Lars wrote:
>
> Hi!
>
> First of all, I read most of the posts which could fix the
> problem, but no one works. Or I can't follow them...

>
> My Problem:
> I want to use same domain-names for local mail transfer AND
> external Mail transfer.
> I want to configure SME to fetch mail from
> pop3.local-domain.com AND send internal mails from user
> fred@local-domain.com to andi@local-domain.com without
> accessing the internet.
I don't think this is possible without a lot of custom work. It sounds like you want your SME to handle some of the @domain.com accounts, and want the rest of the @domain.com accounts passed off to the ISP's server.
By default, SME is either set up to be the mail server, or to let another server handle all the mail stuff. You'd need to customize stuff to send @domain.com messages that aren't for certain addresses on to the ISP server instead of saying that those accounts don't exist on the server.
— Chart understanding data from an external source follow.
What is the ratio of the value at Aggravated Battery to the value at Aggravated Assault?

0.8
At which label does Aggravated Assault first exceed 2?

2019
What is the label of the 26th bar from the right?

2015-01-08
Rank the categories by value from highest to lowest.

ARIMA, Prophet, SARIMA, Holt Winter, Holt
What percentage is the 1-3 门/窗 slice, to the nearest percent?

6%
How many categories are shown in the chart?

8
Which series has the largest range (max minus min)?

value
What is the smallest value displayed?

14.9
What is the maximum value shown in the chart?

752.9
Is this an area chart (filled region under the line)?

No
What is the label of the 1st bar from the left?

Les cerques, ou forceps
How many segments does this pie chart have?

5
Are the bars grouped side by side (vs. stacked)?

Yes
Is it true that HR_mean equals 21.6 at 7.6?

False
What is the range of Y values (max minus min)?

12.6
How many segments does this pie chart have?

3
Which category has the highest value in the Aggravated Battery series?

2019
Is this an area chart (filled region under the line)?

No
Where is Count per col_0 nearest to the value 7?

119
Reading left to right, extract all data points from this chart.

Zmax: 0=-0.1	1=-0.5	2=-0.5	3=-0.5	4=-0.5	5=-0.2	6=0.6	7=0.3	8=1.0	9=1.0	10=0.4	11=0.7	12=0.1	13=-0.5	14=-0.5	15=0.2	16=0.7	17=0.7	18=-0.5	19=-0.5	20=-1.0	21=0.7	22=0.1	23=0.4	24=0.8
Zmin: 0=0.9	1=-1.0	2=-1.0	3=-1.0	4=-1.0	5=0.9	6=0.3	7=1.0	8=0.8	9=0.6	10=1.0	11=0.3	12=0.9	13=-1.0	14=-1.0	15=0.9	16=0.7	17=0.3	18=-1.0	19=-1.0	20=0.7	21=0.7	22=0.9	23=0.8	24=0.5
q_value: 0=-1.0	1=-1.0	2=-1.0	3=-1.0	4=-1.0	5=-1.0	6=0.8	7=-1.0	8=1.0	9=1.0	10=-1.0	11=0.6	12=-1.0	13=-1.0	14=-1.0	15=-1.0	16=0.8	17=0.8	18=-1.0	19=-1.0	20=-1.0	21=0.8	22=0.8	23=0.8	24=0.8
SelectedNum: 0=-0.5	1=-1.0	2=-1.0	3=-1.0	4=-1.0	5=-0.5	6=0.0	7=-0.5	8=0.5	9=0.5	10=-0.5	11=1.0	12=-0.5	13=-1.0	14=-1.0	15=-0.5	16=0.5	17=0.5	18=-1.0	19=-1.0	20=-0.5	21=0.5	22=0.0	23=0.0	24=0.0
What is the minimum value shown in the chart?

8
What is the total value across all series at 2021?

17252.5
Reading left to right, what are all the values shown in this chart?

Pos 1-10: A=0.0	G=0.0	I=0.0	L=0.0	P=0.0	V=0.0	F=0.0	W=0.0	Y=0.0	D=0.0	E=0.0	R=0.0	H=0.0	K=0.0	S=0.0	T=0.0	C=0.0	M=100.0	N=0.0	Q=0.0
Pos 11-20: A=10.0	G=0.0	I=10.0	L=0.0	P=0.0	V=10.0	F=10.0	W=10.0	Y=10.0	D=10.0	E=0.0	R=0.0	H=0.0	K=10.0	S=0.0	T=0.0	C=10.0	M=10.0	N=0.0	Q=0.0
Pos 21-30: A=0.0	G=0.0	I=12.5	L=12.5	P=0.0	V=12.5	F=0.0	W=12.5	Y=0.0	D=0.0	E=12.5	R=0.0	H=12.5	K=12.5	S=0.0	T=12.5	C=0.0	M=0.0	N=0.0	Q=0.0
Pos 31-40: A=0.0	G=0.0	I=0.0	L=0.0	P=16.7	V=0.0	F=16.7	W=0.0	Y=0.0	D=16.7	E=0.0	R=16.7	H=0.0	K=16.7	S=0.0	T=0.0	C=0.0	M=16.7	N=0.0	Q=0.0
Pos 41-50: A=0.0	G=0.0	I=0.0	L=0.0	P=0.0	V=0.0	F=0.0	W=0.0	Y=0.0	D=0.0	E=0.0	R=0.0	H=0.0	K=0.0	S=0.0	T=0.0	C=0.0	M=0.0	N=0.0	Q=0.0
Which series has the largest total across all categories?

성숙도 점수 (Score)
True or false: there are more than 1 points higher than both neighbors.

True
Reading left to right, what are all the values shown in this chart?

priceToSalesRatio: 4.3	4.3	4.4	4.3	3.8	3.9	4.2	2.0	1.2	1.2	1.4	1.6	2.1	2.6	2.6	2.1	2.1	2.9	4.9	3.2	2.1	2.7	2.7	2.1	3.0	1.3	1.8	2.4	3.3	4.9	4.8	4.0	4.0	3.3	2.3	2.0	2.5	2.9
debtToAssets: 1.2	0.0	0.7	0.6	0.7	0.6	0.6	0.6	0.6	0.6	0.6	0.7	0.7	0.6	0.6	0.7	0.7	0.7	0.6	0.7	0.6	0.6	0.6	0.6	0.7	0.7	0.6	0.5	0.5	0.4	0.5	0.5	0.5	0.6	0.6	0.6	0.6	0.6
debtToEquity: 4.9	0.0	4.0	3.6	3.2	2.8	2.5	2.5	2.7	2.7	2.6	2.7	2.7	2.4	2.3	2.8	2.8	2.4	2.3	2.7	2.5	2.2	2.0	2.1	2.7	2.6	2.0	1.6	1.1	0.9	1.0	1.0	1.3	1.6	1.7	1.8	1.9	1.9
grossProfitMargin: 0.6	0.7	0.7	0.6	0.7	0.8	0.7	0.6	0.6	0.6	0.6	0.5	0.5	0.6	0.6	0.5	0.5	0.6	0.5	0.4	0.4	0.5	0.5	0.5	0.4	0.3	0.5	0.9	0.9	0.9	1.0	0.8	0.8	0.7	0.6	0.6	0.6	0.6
> With a great piece of software I can access to any mailboxes
> and forward the messages to the right users. This is a
> solution.
>
> But if you do a reply an a message you have to decide, if
> local or external deliverey is needed. And in some cases you
> have to chance your reply-mailaddress... I know, it's more
> flexible, but not very comfortable.
>
> A known workaround: Sending ALL messages over internet...
> (Please NO!

Another workaround: Is there any reason you HAVE to use the ISP's mailboxes? If you can set up the SME to act as the domain's MX, everything should work just fine. Any internet mail coming in for user@domain.com will come to your server, and go to the right account. Sending an email from user1@domain.com to user2@domain.com will stay on the SME, while external mail gets sent out to the internet for delivery.
> At the moment SME ist not able to access to a domain that ist
> virtually installed... SME think they are hostet on the local
> PC, so its no need to access them... But I must!!!!!!!!! I
> have to connect to the mailbox. e.g. pop3.local-domain.com.
> (It doesn't work even the host exists or not...)
I'm not sure what you're trying to say here. If you set up a Hostnames entry for pop3.domain.com pointing to the external IP, it should work. If not, something's broken.
> Has anyone suggestions, how it could work? Perhaps templates
> are the solution?
Templates have nothing to do with making something work. It's just a way of dividing the regular Linux configuration files into easily editable (and easily fixable) chunks, and processing those chunks into the final configuration file.